Eckpunkte der EZB-Zinsentscheidung:
- EZB positioniert sich deutlich weniger falkenhaft als noch im Dezember
- Fortschritte bei der Inflationsbekämpfung werden betont
- Tür für Zinssenkung im April bleibt offen
Unsere Einschätzung
Die Währungshüter scheinen zuversichtlicher zu werden, ihr Inflationsziel trotz des bis zuletzt starken Lohnwachstums in absehbarer Zeit zu erreichen. Das zeigt die Wortwahl mit Blick auf den Verbraucherpreisanstieg. So wird hervorgehoben, dass sich der unterliegende Preisauftrieb, d.h. die Kerninflation weiter abgeschwächt hat. Zudem findet sich – anders als noch im Dezember – kein Verweis mehr auf erhöhten binnenwirtschaftlichen Preisdruck als Folge der stark gestiegenen Lohnstückkosten. Stattdessen sagte EZB-Präsidentin Christine Lagarde, es gebe beim Thema Löhne erste Anzeichen für eine Entspannung. Zusätzlich betonte sie, die kurzfristigen Inflationserwartungen seien jüngst merklich gefallen, während die mittel- und langfristigen fest bei 2% verankert seien. Als Grund für den Erfolg bei der Inflationsbekämpfung sehen die Währungshüter die von ihnen umgesetzten geldpolitischen Maßnahmen. Die Finanzierungskonditionen werden nun als »straff« charakterisiert und nicht mehr nur als »gestrafft«. Dies dämpfe die gesamtwirtschaftliche Nachfrage und damit den Preisdruck. Davon abgesehen konstatierte Lagarde eine anhaltende wirtschaftliche Schwächephase und sagte, es gebe mehr Abwärtsrisiken für die Konjunktur als Aufwärtsrisiken.
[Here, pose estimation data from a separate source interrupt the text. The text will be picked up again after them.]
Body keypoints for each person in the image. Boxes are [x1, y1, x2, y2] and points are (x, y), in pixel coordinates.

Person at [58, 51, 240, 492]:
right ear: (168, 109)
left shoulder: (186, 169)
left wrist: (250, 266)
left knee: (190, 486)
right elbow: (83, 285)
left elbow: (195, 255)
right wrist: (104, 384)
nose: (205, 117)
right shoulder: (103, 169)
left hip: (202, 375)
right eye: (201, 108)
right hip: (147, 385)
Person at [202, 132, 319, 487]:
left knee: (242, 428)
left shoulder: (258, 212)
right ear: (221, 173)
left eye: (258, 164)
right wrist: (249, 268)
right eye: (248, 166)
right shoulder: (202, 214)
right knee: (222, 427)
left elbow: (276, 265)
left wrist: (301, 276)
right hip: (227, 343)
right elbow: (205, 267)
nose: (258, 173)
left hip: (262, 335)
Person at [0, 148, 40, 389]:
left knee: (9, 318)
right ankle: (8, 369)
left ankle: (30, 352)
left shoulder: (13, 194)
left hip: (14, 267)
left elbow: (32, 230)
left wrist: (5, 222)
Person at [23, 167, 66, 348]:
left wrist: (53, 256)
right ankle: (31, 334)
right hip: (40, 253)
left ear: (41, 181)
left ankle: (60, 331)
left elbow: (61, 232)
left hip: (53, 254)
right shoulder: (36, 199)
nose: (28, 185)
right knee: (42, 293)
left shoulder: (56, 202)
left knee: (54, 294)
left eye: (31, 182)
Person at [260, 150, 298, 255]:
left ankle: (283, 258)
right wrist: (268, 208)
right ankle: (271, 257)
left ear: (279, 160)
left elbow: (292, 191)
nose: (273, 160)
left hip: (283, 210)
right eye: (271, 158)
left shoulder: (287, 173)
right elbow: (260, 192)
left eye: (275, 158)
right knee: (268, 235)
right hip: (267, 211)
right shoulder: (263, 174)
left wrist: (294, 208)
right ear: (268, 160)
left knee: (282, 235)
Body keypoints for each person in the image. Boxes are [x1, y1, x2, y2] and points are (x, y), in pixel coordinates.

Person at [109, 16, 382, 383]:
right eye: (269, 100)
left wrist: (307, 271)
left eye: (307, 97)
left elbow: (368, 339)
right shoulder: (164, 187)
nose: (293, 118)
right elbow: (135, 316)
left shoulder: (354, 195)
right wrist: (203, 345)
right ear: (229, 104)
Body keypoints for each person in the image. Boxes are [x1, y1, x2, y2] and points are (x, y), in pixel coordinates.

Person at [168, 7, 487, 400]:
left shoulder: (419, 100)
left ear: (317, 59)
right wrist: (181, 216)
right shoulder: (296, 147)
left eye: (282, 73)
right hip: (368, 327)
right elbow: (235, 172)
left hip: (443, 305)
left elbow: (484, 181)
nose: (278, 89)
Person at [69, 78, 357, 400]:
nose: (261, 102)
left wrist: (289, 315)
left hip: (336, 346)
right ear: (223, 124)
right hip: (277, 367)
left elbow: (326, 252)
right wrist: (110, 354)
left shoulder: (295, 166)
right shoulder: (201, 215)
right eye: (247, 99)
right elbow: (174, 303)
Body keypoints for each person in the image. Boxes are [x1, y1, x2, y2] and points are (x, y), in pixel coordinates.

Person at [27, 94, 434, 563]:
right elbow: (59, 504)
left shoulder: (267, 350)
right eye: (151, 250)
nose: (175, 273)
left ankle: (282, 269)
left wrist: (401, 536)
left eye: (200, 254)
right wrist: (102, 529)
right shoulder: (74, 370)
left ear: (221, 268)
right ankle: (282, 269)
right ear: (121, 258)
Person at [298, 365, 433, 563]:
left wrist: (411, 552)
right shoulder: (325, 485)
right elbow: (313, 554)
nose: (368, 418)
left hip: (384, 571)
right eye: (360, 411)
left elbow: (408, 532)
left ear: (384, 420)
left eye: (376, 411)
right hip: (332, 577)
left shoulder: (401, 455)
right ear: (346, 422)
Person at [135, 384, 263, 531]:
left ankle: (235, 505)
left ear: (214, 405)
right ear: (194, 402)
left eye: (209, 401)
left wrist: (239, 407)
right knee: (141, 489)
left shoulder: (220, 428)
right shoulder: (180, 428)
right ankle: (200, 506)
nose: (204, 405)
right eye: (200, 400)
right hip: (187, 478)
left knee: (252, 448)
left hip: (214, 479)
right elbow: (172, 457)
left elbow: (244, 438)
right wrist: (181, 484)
Besonders hervorzuheben ist unserer Meinung nach ein Satz der EZB-Präsidentin. Sie sagte, die Inflationsrate würde deutlich schneller sinken, wenn sich die Preise für Gas und Rohöl entsprechend der jüngst stark gesunkenen Markterwartungen entwickelten. Wir gehen schon seit einiger Zeit davon aus, dass genau das der Fall sein wird. Daher liegt unsere Inflationsprognose für das laufende Jahr bereits seit Monaten deutlich unter derjenigen der EZB (vgl. Tabelle unten). Wir verstehen Lagardes Kommentar als Hinweis darauf, dass sich der EZB-Rat bereits auf eine erneute deutliche Abwärtsrevision der eigenen Inflationsprojektionen im März vorbereitet. Da wir zudem auch eine Abwärtsrevision der BIP-Projektionen für 2024 erwarten, wäre die Tür für eine Zinssenkung im April geöffnet. Lagarde nannte zwar weiterhin den Sommer als wahrscheinlichsten Zeitpunkt einer ersten Zinssenkung, allerdings wollte sie einen früheren Zeitpunkt nicht ausschließen und wich entsprechenden Fragen mehrfach aus.
Fazit
Es riecht nach Zinssenkungen. Mit ihren Ausführungen bereitet die EZB unserer Ansicht nach eine baldige Lockerung der Geldpolitik vor. Die Frage ist nun, ob der erste Zinsschritt im Juni oder schon im April erfolgt. Sollten wir mit unserer Erwartung eines deutlichen Inflationsrückgangs im Januar und Februar richtig liegen, liefe es wohl auf eine erste Zinssenkung im April hinaus. Da die Teuerungsrate unseren Berechnungen zufolge in der zweiten Jahreshälfte 2024 unter 2,0% sinken wird, dürften die Leitzinsen bis zum Herbst um mindestens 100 Bp gesenkt werden (je 25 Bp im April, Juni, Juli und September).